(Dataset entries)
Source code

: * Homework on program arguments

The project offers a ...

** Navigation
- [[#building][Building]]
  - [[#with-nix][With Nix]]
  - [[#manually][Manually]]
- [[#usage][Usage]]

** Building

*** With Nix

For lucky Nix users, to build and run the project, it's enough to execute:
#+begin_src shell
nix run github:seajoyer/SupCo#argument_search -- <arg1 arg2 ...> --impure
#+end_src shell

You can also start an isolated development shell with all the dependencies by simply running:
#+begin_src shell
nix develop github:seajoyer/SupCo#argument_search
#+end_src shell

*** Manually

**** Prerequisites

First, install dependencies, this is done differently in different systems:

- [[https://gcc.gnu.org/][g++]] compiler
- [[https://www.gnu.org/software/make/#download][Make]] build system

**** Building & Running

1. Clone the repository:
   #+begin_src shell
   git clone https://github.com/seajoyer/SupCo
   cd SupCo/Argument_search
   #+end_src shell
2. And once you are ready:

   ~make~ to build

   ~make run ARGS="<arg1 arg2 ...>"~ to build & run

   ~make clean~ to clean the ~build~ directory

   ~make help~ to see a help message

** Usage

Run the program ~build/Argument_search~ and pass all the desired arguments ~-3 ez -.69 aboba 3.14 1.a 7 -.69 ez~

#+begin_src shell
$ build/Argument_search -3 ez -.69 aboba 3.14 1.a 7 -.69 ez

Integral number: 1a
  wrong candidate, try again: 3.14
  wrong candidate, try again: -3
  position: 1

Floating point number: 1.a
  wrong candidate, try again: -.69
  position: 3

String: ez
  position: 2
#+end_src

Work instruction: Every record listed above should be reproduced exactly.

Expected answer:
Source code

: * Homework on program arguments

The project offers a ...

** Navigation
- [[#building][Building]]
  - [[#with-nix][With Nix]]
  - [[#manually][Manually]]
- [[#usage][Usage]]

** Building

*** With Nix

For lucky Nix users, to build and run the project, it's enough to execute:
#+begin_src shell
nix run github:seajoyer/SupCo#argument_search -- <arg1 arg2 ...> --impure
#+end_src shell

You can also start an isolated development shell with all the dependencies by simply running:
#+begin_src shell
nix develop github:seajoyer/SupCo#argument_search
#+end_src shell

*** Manually

**** Prerequisites

First, install dependencies, this is done differently in different systems:

- [[https://gcc.gnu.org/][g++]] compiler
- [[https://www.gnu.org/software/make/#download][Make]] build system

**** Building & Running

1. Clone the repository:
   #+begin_src shell
   git clone https://github.com/seajoyer/SupCo
   cd SupCo/Argument_search
   #+end_src shell
2. And once you are ready:

   ~make~ to build

   ~make run ARGS="<arg1 arg2 ...>"~ to build & run

   ~make clean~ to clean the ~build~ directory

   ~make help~ to see a help message

** Usage

Run the program ~build/Argument_search~ and pass all the desired arguments ~-3 ez -.69 aboba 3.14 1.a 7 -.69 ez~

#+begin_src shell
$ build/Argument_search -3 ez -.69 aboba 3.14 1.a 7 -.69 ez

Integral number: 1a
  wrong candidate, try again: 3.14
  wrong candidate, try again: -3
  position: 1

Floating point number: 1.a
  wrong candidate, try again: -.69
  position: 3

String: ez
  position: 2
#+end_src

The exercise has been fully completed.